I have always been pretty open about my struggles with anxiety and depression, as well as about the fact that I take what I guess could be described as a copious amount of prescription drugs to combat the disorders. It is what works for me and I am perfectly OK with this.
What has begun to worry me though, now that my husband and I are beginning to consider starting a family, is how my battle with these ailments will affect both my pregnancy and our future children.
Because for one, my husband and I have made the firm decision that I will absolutely not continue to pop my pills once we are trying to conceive, and while I am pregnant and (hopefully) breastfeeding. Studies have shown that some of the drugs used to treat anxiety and depression can lead to heart and lung problems, low birth weight and even physical malformation in an unborn child, and these are not things I am willing to risk. So my plan is to be one hundred percent medication-sober. This scares the absolute heck out of me.
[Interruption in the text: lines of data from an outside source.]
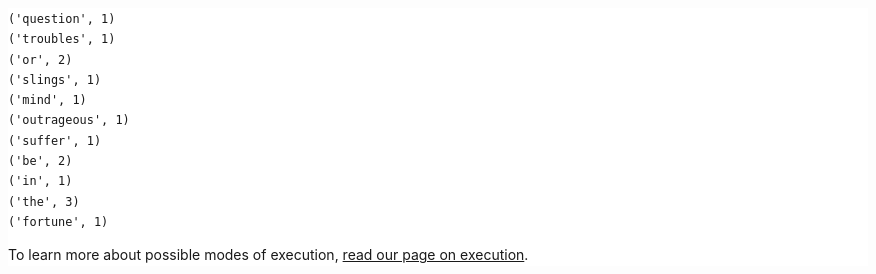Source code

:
 ```{testoutput}
('question', 1)
('troubles', 1)
('or', 2)
('slings', 1)
('mind', 1)
('outrageous', 1)
('suffer', 1)
('be', 2)
('in', 1)
('the', 3)
('fortune', 1)
```

To learn more about possible modes of execution, [read our page on execution](/getting-started/execution).
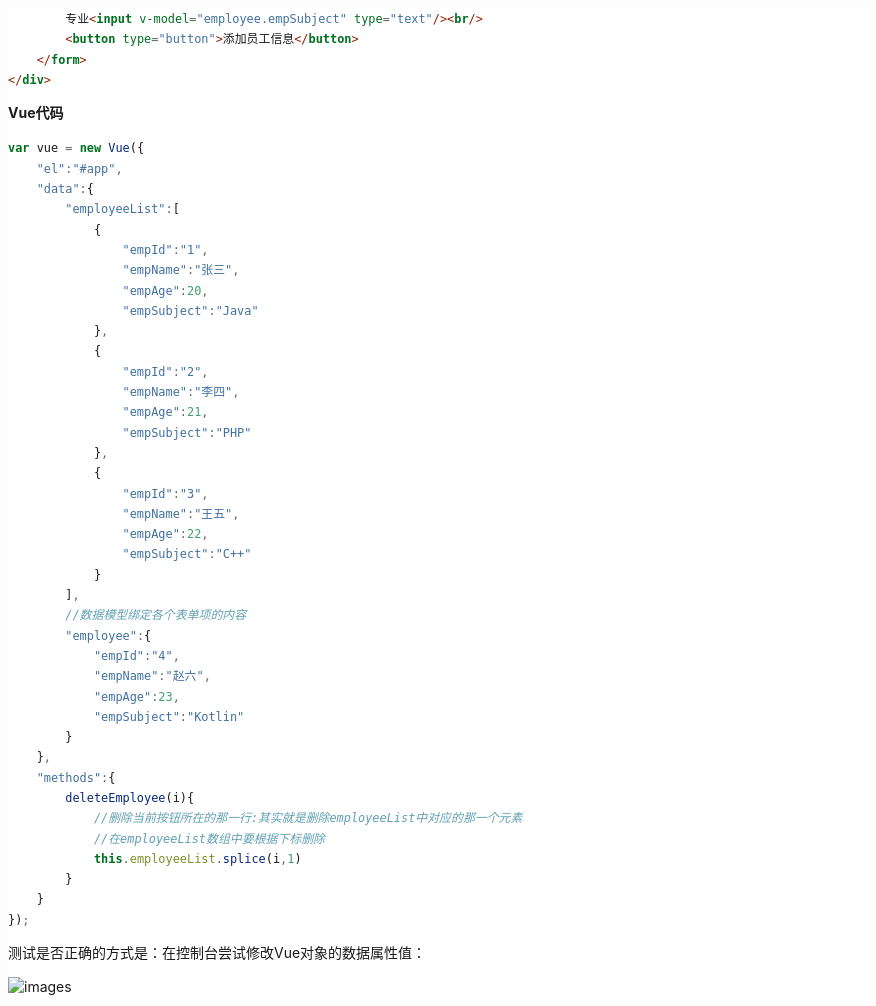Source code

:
 ```html
        专业<input v-model="employee.empSubject" type="text"/><br/>
        <button type="button">添加员工信息</button>
    </form>
</div>
```

**Vue代码**

```javascript
var vue = new Vue({
    "el":"#app",
    "data":{
        "employeeList":[
            {
                "empId":"1",
                "empName":"张三",
                "empAge":20,
                "empSubject":"Java"
            },
            {
                "empId":"2",
                "empName":"李四",
                "empAge":21,
                "empSubject":"PHP"
            },
            {
                "empId":"3",
                "empName":"王五",
                "empAge":22,
                "empSubject":"C++"
            }
        ],
        //数据模型绑定各个表单项的内容
        "employee":{
            "empId":"4",
            "empName":"赵六",
            "empAge":23,
            "empSubject":"Kotlin"
        }
    },
    "methods":{
        deleteEmployee(i){
            //删除当前按钮所在的那一行:其实就是删除employeeList中对应的那一个元素
            //在employeeList数组中要根据下标删除
            this.employeeList.splice(i,1)
        }
    }
});
```

测试是否正确的方式是：在控制台尝试修改Vue对象的数据属性值：

![images](images/img010.png)
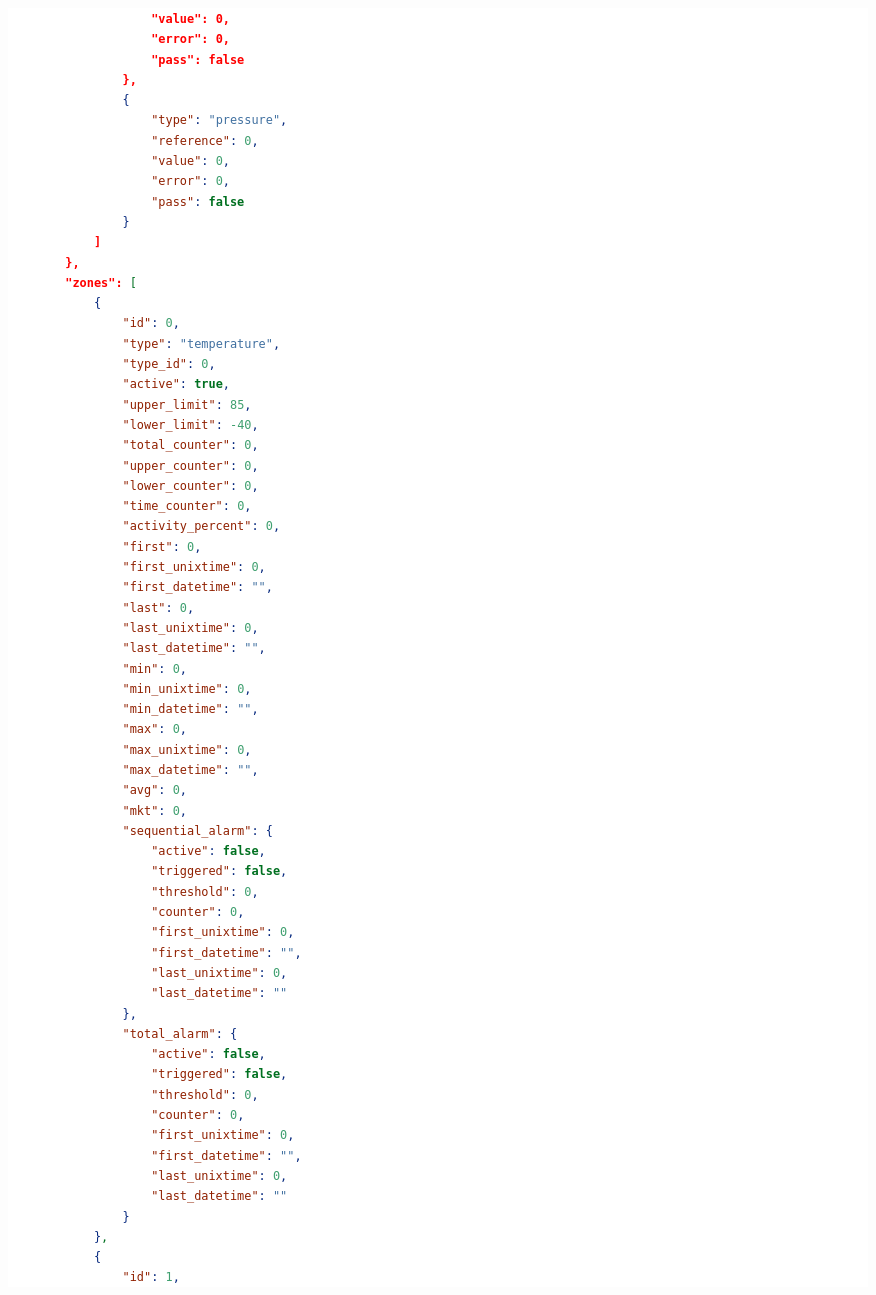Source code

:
 ```json
                    "value": 0,
                    "error": 0,
                    "pass": false
                },
                {
                    "type": "pressure",
                    "reference": 0,
                    "value": 0,
                    "error": 0,
                    "pass": false
                }
            ]
        },
        "zones": [
            {
                "id": 0,
                "type": "temperature",
                "type_id": 0,
                "active": true,
                "upper_limit": 85,
                "lower_limit": -40,
                "total_counter": 0,
                "upper_counter": 0,
                "lower_counter": 0,
                "time_counter": 0,
                "activity_percent": 0,
                "first": 0,
                "first_unixtime": 0,
                "first_datetime": "",
                "last": 0,
                "last_unixtime": 0,
                "last_datetime": "",
                "min": 0,
                "min_unixtime": 0,
                "min_datetime": "",
                "max": 0,
                "max_unixtime": 0,
                "max_datetime": "",
                "avg": 0,
                "mkt": 0,
                "sequential_alarm": {
                    "active": false,
                    "triggered": false,
                    "threshold": 0,
                    "counter": 0,
                    "first_unixtime": 0,
                    "first_datetime": "",
                    "last_unixtime": 0,
                    "last_datetime": ""
                },
                "total_alarm": {
                    "active": false,
                    "triggered": false,
                    "threshold": 0,
                    "counter": 0,
                    "first_unixtime": 0,
                    "first_datetime": "",
                    "last_unixtime": 0,
                    "last_datetime": ""
                }
            },
            {
                "id": 1,
```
My entire life I've been an anxious person. My fifth grade report card states, "Lauren is an excellent student and first-rate reader but she worries like an old man." The depression started later, when I was 18 and in college, and away from home. But when all is said and done, I have been treating both ailments with pharmaceutical remedies for over ten years. Who am I going to be when I stop? Am I going to be able to deal with every day situations without collapsing into a puddle of worry and tears? Will I be able to get out of bed every morning and keep up with the physical activity and nutritional guidelines that will help make my pregnancy, and thus my baby, a healthy one?
I comfort myself with the idea that yes, though it would be a difficult thing to watch a son or daughter of mine fight anxiety or depression at least I am in a good position to help.
Of course I will do what is best for my child, because this is a child I have so desperately wanted for years. But when it comes down to it depression is a powerful force and anxiety is a curmudgeonly nagging creature and they are both, separately or together, intensely difficult to fight. And what happens if after my tiny, fragile, beautiful baby is born, I become depressed postpartum? Will I be able to deal with that?
I also worry about my husband. If I do struggle through an un-medicated pregnancy will he be able to deal with that? Over the years he's been an absolutely amazing partner during my bouts of depression and he is unparalleled at soothing my anxieties, but is this putting entirely too much pressure on him? He assures me that it is not, but still, I fret.
And lastly I'm concerned with the genetics of it all. Depression runs heavily on both sides of my family. So this is something I could feasibly pass down to my children. I hope beyond all hope that my struggles will not be their struggles, that they will take after their dad in this respect but really there's nothing I can do to ensure that. I comfort myself with the idea that yes, though it would be a difficult thing to watch a son or daughter of mine fight anxiety or depression at least I am in a good position to help. I can show compassion. I can empathize. I can understand. Nonetheless, I do not want that for my child. No one does.
In the end, I know I'll be a good mom. And I am determined to be a great one. I know that despite my doubts, I am a strong enough person. I also know that I am willing to do whatever it takes to make my family, a family that I want so very badly, a healthy and happy one. So I am learning to take things one day at a time, to take deep breaths and to stress the idea that I do not know what will happen and so there is no sense in dwelling on it all now.